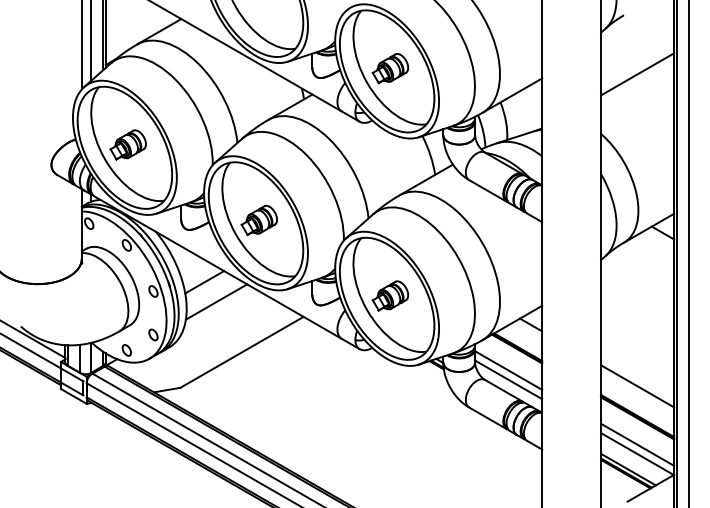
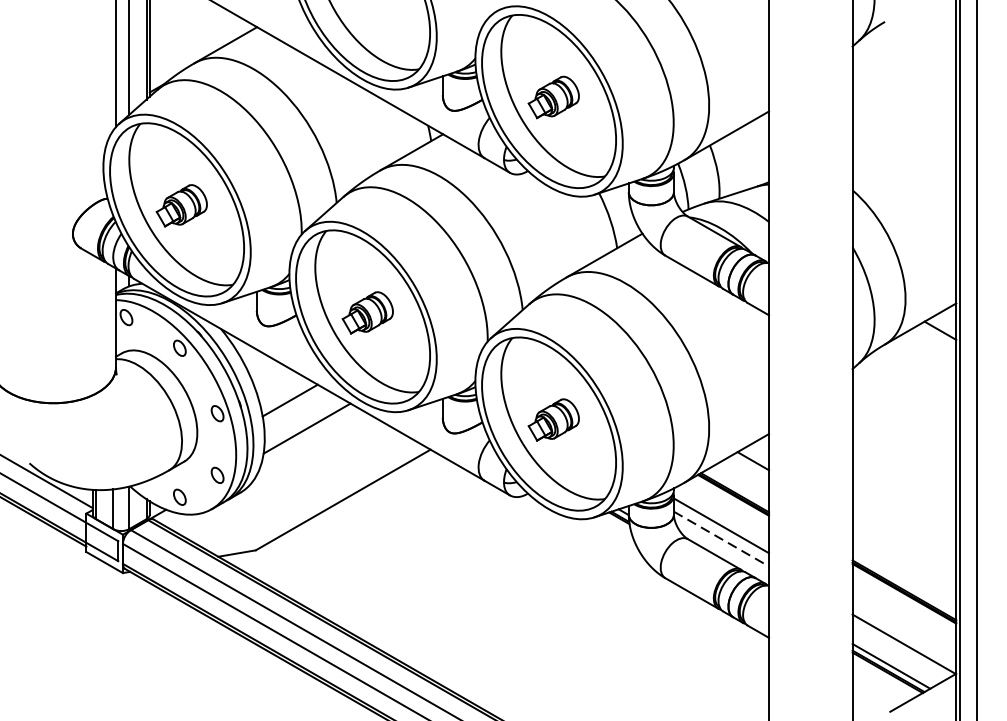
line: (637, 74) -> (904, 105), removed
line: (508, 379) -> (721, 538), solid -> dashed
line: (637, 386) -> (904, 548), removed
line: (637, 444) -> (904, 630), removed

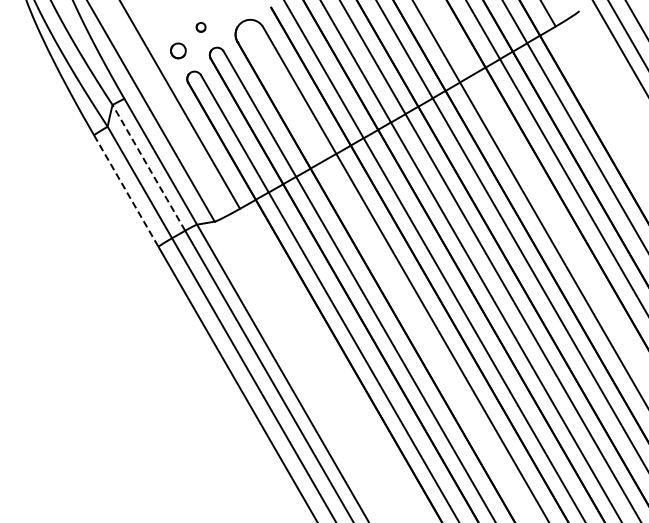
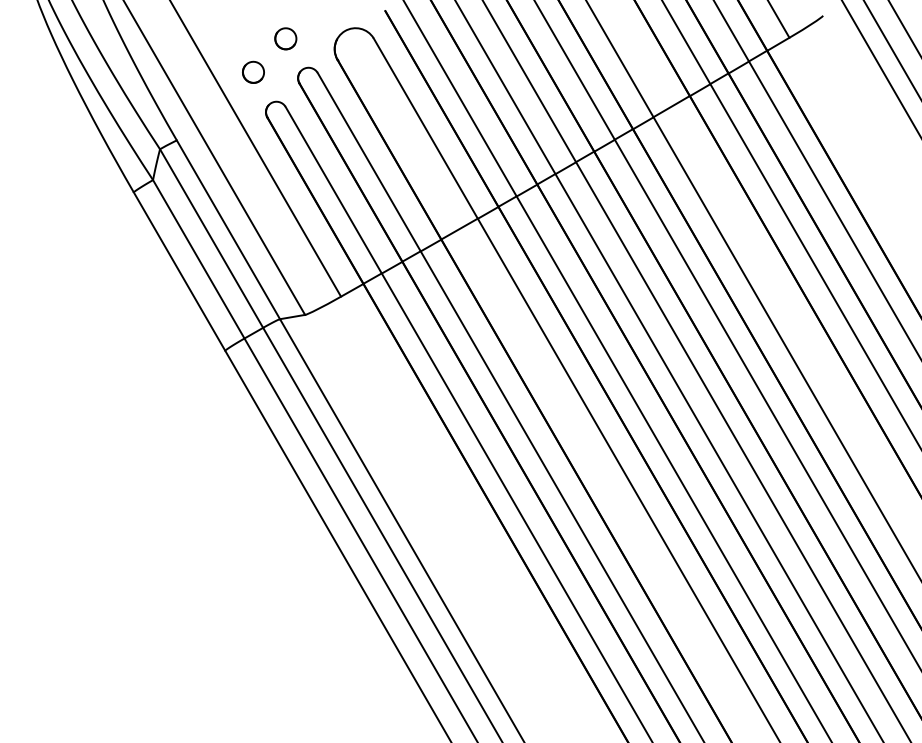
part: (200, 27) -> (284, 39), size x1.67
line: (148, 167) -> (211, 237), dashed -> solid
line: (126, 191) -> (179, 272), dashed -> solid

• **WHAT YOU WILL DO**
All the lines above must be written out exactly, without a single picture.

• **WRITTEN ANSWER**
line: (637, 74) -> (904, 105), removed
line: (508, 379) -> (721, 538), solid -> dashed
line: (637, 386) -> (904, 548), removed
line: (637, 444) -> (904, 630), removed

part: (200, 27) -> (284, 39), size x1.67
line: (148, 167) -> (211, 237), dashed -> solid
line: (126, 191) -> (179, 272), dashed -> solid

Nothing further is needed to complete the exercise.